__What you need to do__
Print out the full material below, exact in every line, with no images included.

^^^^^^^^

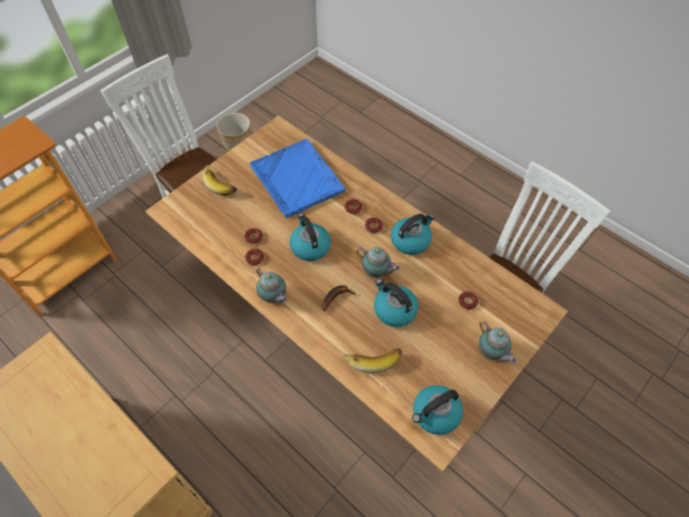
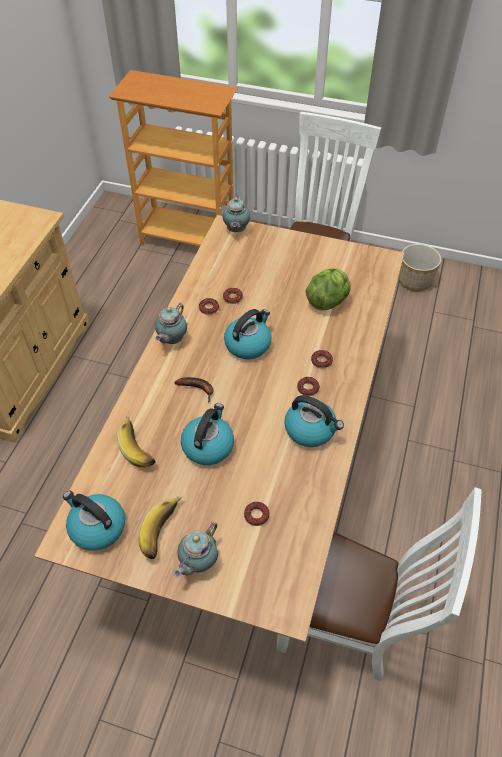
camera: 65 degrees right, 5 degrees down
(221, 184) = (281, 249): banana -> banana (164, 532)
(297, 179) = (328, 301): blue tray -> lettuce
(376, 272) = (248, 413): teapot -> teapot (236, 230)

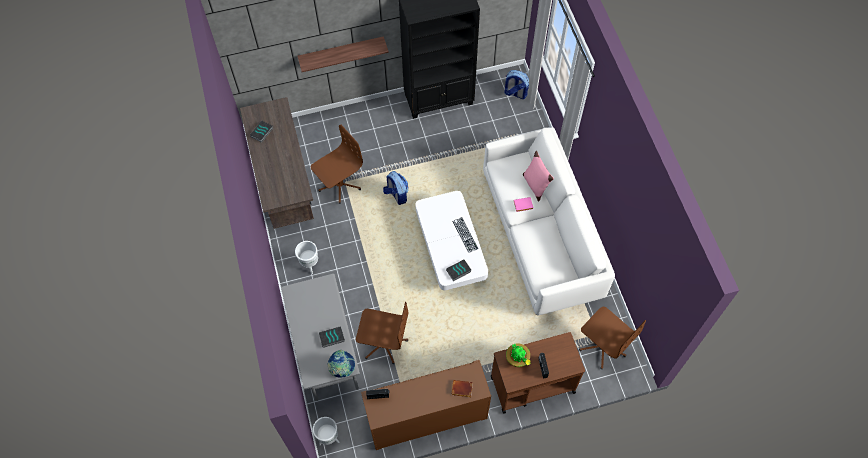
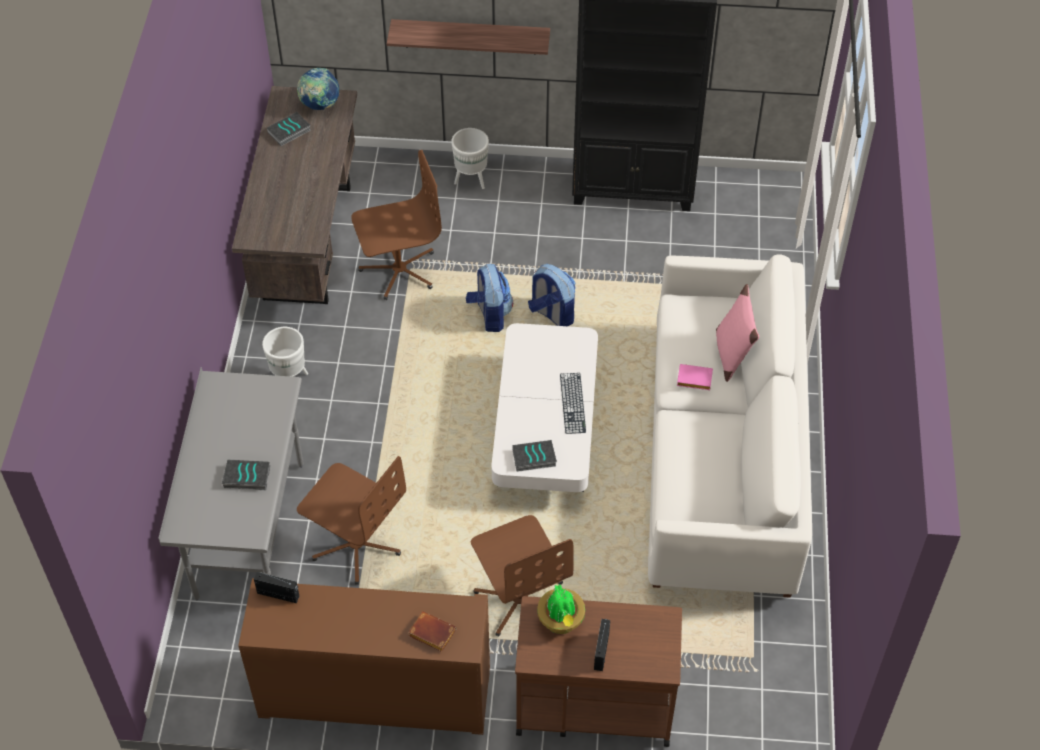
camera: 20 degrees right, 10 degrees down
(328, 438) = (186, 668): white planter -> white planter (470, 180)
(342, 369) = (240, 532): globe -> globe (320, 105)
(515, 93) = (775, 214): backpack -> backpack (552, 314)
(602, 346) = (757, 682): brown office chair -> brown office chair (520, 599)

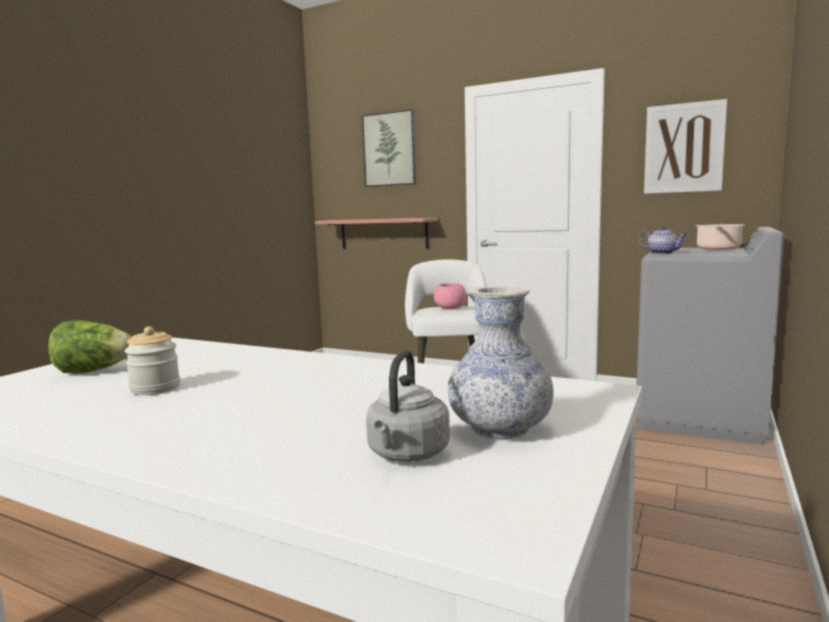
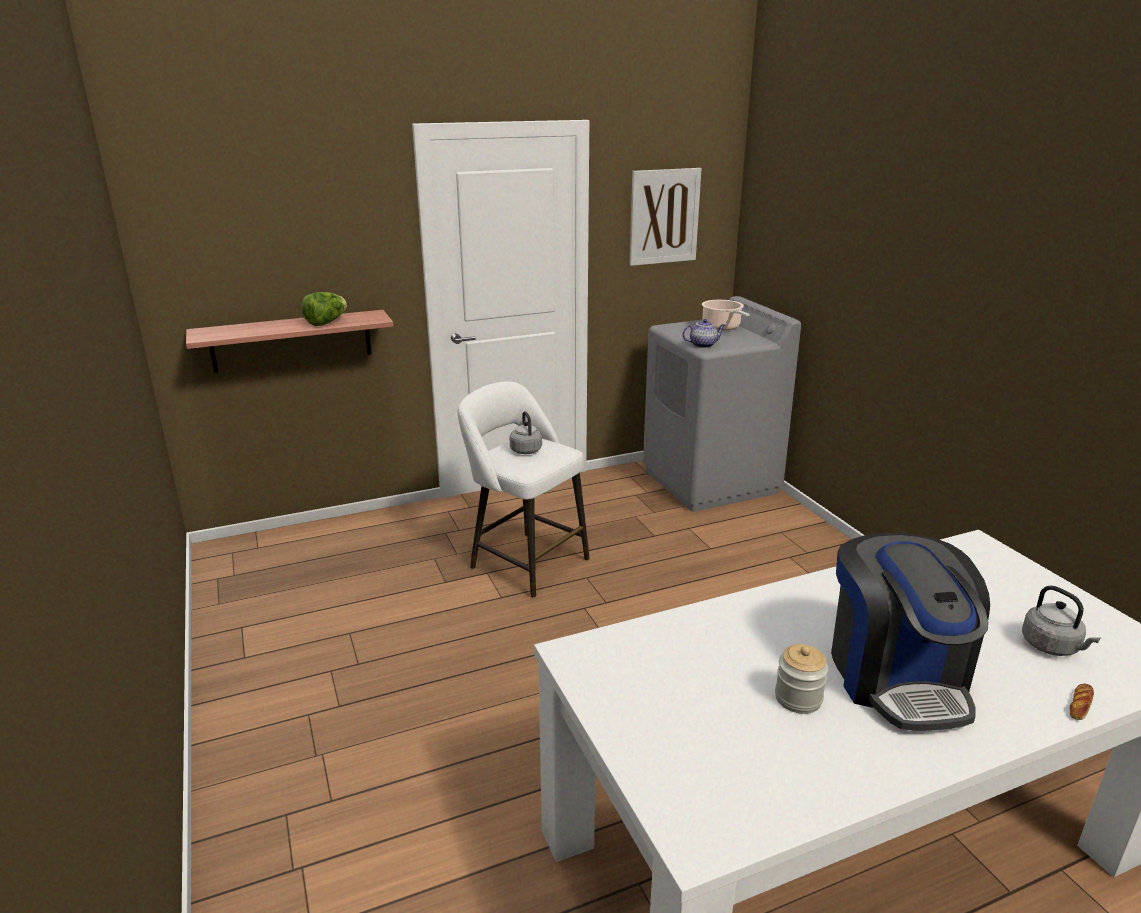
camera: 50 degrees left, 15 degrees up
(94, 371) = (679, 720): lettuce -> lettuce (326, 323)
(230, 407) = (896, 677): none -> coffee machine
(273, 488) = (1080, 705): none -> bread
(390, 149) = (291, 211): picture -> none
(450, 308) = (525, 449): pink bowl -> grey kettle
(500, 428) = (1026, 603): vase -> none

^^^^^^^^

__Written response__
camera: 65 degrees right, 5 degrees down
(221, 184) = (281, 249): banana -> banana (164, 532)
(297, 179) = (328, 301): blue tray -> lettuce
(376, 272) = (248, 413): teapot -> teapot (236, 230)

camera: 20 degrees right, 10 degrees down
(328, 438) = (186, 668): white planter -> white planter (470, 180)
(342, 369) = (240, 532): globe -> globe (320, 105)
(515, 93) = (775, 214): backpack -> backpack (552, 314)
(602, 346) = (757, 682): brown office chair -> brown office chair (520, 599)

camera: 50 degrees left, 15 degrees up
(94, 371) = (679, 720): lettuce -> lettuce (326, 323)
(230, 407) = (896, 677): none -> coffee machine
(273, 488) = (1080, 705): none -> bread
(390, 149) = (291, 211): picture -> none
(450, 308) = (525, 449): pink bowl -> grey kettle
(500, 428) = (1026, 603): vase -> none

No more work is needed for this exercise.